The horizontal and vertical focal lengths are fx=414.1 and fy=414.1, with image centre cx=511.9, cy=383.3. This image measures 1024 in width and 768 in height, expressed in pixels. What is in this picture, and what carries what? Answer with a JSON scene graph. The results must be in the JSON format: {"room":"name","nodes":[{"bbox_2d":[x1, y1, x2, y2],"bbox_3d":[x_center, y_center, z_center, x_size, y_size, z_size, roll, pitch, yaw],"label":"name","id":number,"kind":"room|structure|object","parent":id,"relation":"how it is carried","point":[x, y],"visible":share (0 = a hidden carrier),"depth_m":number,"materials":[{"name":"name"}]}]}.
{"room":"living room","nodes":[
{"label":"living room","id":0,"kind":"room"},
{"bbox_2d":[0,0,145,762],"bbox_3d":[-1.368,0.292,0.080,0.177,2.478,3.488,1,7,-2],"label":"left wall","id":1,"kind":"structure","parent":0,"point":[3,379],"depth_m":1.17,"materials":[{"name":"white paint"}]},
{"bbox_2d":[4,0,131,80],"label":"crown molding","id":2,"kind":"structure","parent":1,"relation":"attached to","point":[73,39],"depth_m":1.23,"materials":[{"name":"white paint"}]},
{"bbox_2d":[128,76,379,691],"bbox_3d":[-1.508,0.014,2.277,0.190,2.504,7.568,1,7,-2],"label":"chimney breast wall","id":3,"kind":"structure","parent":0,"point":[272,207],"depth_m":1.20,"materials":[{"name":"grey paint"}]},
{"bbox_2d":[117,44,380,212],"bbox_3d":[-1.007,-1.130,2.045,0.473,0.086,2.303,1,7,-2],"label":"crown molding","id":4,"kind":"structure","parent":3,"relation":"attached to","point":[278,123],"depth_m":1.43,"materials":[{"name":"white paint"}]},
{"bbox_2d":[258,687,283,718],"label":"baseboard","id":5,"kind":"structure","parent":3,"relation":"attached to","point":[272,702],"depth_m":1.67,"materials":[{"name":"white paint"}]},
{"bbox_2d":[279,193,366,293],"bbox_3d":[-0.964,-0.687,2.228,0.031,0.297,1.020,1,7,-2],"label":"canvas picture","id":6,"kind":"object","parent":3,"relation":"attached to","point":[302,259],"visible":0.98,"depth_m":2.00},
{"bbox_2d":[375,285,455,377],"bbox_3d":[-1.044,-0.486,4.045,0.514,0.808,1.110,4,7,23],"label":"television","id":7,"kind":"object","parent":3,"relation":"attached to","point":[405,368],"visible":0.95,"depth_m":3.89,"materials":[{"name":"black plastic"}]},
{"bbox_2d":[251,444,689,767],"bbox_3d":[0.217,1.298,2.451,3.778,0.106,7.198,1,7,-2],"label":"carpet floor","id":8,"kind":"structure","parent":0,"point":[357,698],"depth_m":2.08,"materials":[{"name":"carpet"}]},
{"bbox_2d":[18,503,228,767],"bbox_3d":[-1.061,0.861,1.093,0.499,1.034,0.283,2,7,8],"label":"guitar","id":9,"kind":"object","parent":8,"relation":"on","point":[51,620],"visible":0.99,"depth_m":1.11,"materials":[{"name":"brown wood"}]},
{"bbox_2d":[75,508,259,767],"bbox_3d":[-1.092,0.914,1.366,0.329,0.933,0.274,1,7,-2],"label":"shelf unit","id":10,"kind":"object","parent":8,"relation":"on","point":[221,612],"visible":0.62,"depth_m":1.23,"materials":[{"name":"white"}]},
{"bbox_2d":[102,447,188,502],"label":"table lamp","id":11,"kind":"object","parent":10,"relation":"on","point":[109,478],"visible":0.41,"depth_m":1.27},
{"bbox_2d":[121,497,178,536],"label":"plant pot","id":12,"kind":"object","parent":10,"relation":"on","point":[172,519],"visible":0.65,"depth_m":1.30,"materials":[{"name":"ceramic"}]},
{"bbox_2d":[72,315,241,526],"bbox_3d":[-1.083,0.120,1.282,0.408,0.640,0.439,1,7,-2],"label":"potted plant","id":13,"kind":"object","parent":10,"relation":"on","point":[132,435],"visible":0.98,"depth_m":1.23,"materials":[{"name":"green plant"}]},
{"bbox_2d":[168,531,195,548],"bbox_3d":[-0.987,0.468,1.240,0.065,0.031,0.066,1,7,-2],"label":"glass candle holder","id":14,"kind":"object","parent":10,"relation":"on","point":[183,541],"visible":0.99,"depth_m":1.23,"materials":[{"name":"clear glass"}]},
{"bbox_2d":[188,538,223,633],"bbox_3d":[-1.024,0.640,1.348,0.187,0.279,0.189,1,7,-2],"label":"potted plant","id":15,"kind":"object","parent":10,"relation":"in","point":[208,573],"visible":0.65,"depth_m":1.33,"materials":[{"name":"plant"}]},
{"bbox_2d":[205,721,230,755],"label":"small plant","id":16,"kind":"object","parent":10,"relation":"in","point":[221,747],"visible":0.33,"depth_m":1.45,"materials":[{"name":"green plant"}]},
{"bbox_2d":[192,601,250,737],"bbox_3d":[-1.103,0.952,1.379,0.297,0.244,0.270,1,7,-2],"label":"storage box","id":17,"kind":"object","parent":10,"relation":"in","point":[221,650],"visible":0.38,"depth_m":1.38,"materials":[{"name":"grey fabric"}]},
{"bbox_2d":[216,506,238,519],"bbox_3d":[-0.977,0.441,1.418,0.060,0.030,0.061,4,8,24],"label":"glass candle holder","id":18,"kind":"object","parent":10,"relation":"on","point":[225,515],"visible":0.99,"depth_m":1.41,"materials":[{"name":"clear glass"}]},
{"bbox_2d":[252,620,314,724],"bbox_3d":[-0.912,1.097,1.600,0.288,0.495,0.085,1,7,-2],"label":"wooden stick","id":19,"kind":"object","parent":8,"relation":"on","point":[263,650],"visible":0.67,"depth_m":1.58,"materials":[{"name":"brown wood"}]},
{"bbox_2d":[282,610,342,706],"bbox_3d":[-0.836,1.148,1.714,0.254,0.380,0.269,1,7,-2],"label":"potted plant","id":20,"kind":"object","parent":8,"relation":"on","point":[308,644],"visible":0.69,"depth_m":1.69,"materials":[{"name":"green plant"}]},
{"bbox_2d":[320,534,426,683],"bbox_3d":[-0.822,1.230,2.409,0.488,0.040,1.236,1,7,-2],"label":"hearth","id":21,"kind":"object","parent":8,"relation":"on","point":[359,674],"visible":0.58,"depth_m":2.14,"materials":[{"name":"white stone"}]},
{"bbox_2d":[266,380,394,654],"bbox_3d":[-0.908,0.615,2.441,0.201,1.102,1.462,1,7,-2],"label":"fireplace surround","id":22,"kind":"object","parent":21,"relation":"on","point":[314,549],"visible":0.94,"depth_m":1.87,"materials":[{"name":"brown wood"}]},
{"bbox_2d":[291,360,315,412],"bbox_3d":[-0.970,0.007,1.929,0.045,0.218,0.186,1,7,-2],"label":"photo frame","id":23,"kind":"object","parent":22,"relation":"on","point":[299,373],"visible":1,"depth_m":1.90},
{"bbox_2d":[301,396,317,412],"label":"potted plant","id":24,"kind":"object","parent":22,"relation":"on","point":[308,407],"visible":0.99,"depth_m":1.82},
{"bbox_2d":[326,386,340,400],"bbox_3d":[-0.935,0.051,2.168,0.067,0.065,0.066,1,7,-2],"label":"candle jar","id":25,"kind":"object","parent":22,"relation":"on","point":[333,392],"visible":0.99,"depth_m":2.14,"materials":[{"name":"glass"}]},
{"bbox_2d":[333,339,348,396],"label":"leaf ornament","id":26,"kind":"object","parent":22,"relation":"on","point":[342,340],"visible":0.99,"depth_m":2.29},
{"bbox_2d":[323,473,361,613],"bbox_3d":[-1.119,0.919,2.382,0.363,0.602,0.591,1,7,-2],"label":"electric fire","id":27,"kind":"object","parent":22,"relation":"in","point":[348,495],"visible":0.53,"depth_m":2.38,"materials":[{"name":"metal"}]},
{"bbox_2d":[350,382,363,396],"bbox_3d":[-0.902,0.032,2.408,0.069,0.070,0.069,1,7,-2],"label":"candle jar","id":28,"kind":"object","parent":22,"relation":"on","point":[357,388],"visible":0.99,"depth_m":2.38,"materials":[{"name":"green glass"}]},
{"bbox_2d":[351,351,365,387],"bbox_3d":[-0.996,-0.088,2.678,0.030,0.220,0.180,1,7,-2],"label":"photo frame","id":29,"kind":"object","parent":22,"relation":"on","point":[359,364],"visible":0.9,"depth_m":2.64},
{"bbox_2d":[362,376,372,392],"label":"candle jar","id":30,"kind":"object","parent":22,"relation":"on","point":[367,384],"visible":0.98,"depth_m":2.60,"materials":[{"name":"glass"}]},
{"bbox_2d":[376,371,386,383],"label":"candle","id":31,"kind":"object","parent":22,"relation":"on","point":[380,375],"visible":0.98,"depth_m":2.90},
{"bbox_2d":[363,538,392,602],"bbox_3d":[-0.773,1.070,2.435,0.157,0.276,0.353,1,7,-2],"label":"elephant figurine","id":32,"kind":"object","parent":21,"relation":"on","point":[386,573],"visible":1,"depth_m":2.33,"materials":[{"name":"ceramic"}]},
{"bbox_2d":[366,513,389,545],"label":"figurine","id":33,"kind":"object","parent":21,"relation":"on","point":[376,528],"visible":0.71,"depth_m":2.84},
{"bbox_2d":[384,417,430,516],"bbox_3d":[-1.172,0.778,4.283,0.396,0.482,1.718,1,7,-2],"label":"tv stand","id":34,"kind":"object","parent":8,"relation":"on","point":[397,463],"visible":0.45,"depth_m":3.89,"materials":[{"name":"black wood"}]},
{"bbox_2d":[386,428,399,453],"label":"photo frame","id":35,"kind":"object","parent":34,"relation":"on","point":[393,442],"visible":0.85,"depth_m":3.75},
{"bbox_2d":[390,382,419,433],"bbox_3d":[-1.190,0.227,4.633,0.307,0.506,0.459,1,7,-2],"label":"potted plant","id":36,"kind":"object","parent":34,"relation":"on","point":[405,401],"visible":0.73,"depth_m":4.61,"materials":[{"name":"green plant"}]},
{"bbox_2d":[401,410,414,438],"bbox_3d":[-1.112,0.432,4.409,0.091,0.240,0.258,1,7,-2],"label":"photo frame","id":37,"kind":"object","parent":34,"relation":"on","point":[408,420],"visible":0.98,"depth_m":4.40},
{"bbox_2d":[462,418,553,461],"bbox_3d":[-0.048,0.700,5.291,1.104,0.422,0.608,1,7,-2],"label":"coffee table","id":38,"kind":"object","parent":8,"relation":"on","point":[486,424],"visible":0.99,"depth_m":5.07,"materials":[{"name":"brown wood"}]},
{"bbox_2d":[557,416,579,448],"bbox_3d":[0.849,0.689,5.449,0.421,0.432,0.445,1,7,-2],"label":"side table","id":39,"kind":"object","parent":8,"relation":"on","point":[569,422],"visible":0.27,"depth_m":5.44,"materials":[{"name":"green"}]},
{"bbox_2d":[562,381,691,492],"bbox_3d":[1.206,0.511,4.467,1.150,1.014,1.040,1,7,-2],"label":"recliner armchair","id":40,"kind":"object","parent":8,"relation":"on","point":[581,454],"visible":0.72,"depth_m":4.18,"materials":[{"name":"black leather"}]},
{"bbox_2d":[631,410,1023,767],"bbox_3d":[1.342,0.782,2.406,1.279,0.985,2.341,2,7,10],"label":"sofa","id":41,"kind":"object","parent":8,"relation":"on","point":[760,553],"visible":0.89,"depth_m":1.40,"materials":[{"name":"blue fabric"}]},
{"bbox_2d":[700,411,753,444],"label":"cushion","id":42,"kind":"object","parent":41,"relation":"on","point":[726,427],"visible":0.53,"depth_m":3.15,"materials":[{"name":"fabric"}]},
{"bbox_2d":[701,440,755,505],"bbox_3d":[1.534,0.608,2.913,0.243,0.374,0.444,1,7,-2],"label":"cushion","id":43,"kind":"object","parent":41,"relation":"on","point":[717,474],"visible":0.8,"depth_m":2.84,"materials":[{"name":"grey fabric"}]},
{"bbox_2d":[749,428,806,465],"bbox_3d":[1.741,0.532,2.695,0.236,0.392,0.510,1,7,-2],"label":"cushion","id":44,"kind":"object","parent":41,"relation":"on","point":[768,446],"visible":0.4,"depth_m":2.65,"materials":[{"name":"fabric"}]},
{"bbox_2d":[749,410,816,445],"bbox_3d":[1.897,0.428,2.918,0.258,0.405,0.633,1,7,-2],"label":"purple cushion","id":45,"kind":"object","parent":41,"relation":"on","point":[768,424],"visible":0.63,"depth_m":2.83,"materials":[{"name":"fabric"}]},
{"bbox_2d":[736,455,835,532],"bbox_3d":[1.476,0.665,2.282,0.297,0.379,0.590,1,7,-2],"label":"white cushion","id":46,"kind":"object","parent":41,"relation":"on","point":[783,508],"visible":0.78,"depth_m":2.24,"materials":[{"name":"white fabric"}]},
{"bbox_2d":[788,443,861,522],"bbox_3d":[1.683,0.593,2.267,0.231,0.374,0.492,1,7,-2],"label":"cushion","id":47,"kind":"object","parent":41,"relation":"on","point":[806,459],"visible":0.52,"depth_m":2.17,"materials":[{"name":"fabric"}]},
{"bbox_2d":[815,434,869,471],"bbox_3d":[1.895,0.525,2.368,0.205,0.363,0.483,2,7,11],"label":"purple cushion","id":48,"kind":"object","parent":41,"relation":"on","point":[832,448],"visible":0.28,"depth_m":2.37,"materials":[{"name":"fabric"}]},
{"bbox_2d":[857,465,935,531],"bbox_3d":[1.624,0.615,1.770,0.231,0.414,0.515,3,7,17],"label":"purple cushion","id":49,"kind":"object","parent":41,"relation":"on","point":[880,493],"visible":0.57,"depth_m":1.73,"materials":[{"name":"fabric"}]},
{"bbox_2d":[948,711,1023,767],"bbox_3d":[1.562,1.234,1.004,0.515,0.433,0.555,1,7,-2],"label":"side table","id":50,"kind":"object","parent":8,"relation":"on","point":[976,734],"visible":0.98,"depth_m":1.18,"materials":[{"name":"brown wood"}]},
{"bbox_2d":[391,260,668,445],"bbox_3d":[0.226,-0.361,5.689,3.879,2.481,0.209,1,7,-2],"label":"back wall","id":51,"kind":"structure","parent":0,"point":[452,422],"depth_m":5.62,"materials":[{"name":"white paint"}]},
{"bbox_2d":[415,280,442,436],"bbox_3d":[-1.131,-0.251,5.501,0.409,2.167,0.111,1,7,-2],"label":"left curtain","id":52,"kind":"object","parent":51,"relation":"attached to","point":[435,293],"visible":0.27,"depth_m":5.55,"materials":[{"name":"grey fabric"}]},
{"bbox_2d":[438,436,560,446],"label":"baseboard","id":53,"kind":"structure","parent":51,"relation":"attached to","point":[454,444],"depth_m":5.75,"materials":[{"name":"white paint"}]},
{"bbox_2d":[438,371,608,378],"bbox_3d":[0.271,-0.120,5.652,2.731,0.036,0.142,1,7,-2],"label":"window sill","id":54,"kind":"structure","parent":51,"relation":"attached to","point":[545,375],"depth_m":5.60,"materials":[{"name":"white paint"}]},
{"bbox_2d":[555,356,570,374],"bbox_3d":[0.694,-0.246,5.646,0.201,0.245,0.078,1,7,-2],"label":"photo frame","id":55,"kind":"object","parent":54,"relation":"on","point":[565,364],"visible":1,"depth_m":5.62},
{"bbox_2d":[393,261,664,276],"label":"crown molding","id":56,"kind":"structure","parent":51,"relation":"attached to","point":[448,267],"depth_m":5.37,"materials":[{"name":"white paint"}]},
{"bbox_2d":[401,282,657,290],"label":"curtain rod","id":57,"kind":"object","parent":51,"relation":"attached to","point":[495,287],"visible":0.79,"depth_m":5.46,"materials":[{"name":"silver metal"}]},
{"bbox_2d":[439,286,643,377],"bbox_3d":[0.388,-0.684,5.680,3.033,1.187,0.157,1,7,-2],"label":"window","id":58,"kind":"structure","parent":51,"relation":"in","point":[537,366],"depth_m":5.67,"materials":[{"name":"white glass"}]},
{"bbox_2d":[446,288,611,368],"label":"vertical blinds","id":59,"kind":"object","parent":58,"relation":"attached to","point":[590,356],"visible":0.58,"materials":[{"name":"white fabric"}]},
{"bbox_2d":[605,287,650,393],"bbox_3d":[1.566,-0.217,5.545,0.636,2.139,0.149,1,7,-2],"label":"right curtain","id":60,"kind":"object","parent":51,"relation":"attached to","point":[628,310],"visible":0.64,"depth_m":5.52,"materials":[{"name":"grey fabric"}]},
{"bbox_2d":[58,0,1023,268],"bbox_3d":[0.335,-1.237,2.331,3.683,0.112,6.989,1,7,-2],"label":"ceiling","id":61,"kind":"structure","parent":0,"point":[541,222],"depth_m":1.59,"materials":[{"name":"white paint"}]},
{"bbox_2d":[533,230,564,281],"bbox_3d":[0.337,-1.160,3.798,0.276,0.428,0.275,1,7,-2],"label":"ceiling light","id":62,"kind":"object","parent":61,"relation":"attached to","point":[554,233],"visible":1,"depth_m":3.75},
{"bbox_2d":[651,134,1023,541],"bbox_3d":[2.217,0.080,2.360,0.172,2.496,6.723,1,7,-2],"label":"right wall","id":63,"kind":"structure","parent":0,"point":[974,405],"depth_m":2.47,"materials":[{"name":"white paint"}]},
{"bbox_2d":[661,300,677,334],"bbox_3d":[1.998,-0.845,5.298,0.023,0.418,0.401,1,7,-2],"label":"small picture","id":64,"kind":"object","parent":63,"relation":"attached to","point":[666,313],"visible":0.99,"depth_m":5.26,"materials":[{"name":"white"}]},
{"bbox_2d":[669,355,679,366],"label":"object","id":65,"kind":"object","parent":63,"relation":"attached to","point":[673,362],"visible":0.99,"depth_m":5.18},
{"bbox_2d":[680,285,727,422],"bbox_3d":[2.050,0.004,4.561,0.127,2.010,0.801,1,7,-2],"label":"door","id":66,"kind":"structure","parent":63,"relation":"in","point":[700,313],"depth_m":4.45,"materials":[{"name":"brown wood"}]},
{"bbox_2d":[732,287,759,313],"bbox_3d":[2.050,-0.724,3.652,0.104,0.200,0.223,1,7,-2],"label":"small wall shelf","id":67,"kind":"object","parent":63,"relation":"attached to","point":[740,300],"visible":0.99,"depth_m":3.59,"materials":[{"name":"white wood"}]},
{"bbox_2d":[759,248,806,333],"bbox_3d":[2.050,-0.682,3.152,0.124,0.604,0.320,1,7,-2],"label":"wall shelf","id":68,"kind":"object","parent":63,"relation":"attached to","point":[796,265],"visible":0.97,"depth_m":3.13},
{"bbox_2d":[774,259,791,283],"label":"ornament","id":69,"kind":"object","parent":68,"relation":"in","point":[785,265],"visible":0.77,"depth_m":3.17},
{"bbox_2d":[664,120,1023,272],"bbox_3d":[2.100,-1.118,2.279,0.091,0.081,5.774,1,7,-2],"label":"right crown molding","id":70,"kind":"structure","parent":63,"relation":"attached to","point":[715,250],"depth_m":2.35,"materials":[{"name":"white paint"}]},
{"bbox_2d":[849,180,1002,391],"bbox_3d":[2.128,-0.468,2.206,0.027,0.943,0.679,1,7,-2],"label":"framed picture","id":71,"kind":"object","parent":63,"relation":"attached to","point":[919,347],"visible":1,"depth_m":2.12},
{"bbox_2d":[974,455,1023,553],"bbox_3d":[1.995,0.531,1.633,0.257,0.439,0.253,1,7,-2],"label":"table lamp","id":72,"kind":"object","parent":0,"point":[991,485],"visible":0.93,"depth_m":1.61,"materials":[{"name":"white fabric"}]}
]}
□ □ □
§ Task prompt: Using the data above, show each line where "ceramic" occurs.

§ Result:
{"bbox_2d":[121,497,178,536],"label":"plant pot","id":12,"kind":"object","parent":10,"relation":"on","point":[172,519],"visible":0.65,"depth_m":1.30,"materials":[{"name":"ceramic"}]},
{"bbox_2d":[363,538,392,602],"bbox_3d":[-0.773,1.070,2.435,0.157,0.276,0.353,1,7,-2],"label":"elephant figurine","id":32,"kind":"object","parent":21,"relation":"on","point":[386,573],"visible":1,"depth_m":2.33,"materials":[{"name":"ceramic"}]},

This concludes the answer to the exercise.